To-do item a:
The source text below names several vessels. List every vessel it names.

Source text:

|---|

The time-period for notice to the respondent in s 96(1)(a) of
the Customs and Excise Act, 91 of 1964 (as amended) (“the
Act”)
is reduced from one month to ten (10) calendar days in terms of s
96(1)(c) of the Act;
2.
The respondent’s decision on 15 September 2023 in terms of s
88(1)(a) of the Act:
2.1
To amend the detention notices in respect of the vessels MT Avatar,
MT Vemadignity, and
MT Vemaharmony and to issue new detention notices
in respect of the MT Intrepid and MT Sea Emperor; and
2.2
To detain the marine fuel onboard the aforesaid vessels; and
2.3
To impose the terms under paragraph 4 of the detention notices
resulting in the suspension
of the applicants’ bunker fuel
operations in South African waters is reviewed and set aside;
3.
The respondent is directed to withdraw the detention notices of 15
September 2023;
4.
The respondent’s failure to take a decision in respect of the
first applicant’s request in terms of s 93(1) of the
Act to
release the detained marine fuel onboard the MT Avatar, the MT
Vemadignity, and the MT Vemaharmony, is reviewed and set
aside;
5.
The respondent’s failure to take a decision is substituted with
a decision that the marine fuel onboard the MT Avatar,
the MT
Vemadignity and the MT Vemaharmony be released, against the provision
of a guarantee for security in a total amount of R99
756 735.61
(equivalent to the duties, levies and value-added tax on the fuel
detained as contemplated by the respondent in
the notice of
intent pertaining to such fuel of 26 October 2023) on substantially
the same material terms set out in annexure “RA.7”

|---|

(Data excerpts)
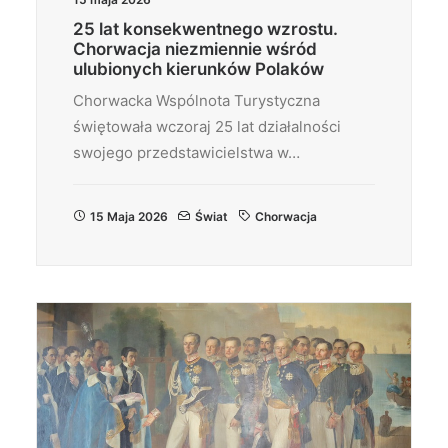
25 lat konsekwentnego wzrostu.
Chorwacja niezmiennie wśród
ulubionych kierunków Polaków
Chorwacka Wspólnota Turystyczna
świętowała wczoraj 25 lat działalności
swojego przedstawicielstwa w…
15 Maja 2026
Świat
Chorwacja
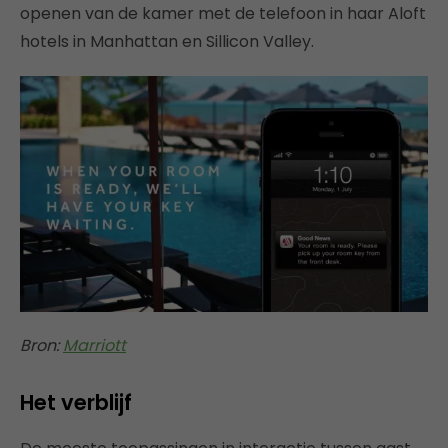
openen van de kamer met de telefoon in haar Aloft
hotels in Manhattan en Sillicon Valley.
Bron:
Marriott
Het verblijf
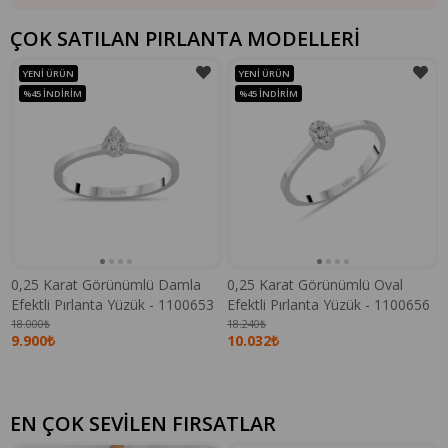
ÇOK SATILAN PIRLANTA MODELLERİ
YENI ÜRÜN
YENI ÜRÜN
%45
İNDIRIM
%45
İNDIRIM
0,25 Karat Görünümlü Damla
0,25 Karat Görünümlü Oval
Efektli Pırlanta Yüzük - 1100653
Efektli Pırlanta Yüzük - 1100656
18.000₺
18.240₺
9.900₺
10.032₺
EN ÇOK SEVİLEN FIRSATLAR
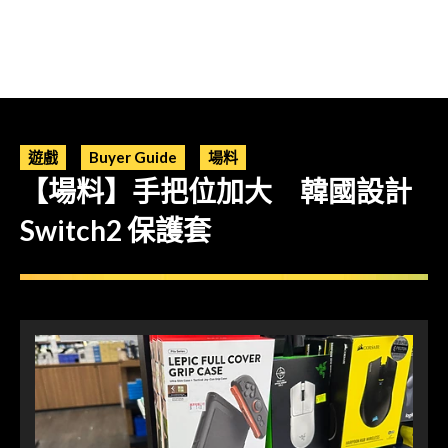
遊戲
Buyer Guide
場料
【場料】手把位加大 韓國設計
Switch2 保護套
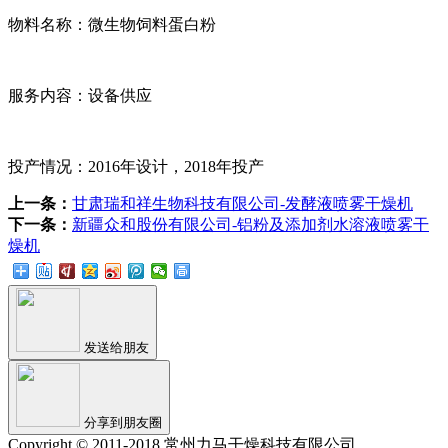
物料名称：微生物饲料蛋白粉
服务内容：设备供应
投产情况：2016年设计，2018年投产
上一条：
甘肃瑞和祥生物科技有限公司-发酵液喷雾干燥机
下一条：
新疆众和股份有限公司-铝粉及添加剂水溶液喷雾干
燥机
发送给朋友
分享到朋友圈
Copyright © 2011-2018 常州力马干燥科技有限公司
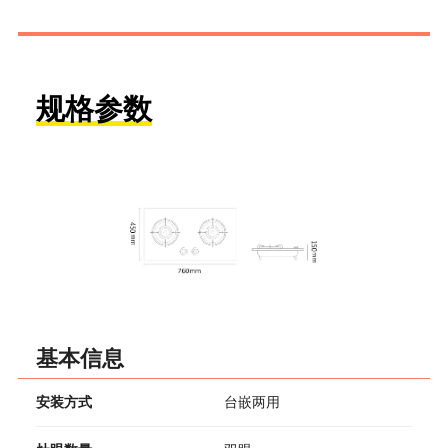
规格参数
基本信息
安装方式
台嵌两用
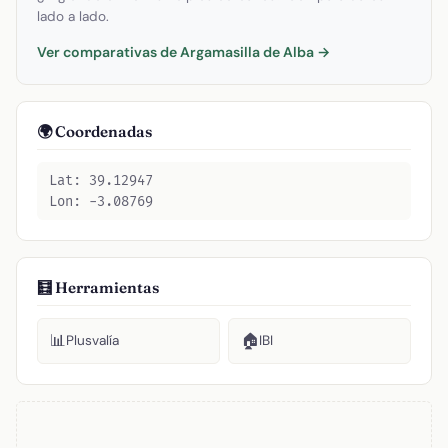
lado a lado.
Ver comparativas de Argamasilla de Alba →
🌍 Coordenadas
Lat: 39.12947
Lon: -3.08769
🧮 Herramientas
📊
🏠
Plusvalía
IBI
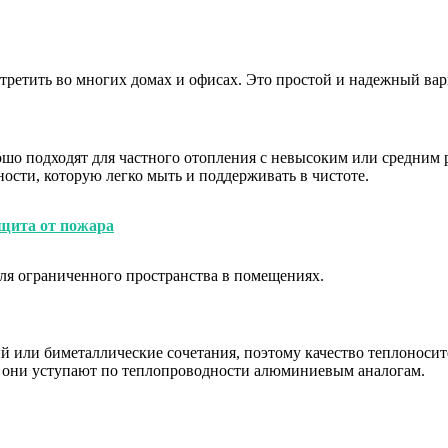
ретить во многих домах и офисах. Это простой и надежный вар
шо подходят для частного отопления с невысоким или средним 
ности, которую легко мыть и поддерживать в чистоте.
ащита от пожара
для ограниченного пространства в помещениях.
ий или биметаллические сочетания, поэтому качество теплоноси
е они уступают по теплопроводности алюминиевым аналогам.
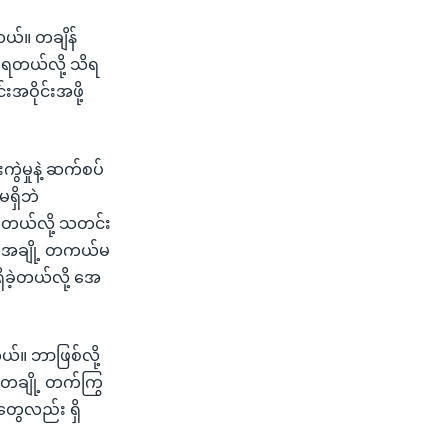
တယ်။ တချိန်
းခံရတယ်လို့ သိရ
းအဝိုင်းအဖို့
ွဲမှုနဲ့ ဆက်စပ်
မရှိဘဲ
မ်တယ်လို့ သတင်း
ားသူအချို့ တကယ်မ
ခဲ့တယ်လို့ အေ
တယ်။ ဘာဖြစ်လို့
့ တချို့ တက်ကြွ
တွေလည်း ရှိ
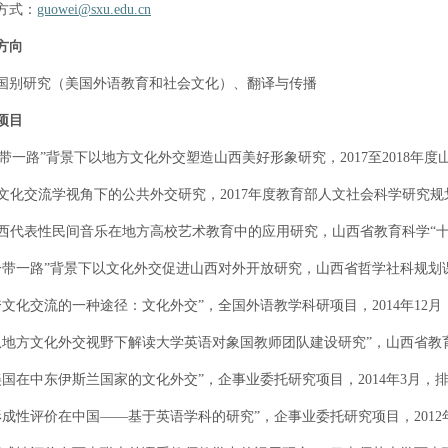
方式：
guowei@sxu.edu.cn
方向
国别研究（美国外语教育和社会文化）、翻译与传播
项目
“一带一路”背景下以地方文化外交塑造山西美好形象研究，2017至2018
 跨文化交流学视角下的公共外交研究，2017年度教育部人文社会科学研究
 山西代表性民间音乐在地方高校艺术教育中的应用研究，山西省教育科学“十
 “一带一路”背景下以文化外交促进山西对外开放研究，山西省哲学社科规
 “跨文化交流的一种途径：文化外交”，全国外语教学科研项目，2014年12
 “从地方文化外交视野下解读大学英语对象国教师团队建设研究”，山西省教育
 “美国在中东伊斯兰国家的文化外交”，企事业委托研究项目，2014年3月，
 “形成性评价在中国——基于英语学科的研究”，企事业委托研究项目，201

|---|

To-do item b:
Return each line of the records above that contains the string "Karat".

Answer section a:
MT Avatar
MT Vemadignity
MT Vemaharmony
MT Intrepid
MT Sea Emperor

Answer section b:
0,25 Karat Görünümlü Damla
0,25 Karat Görünümlü Oval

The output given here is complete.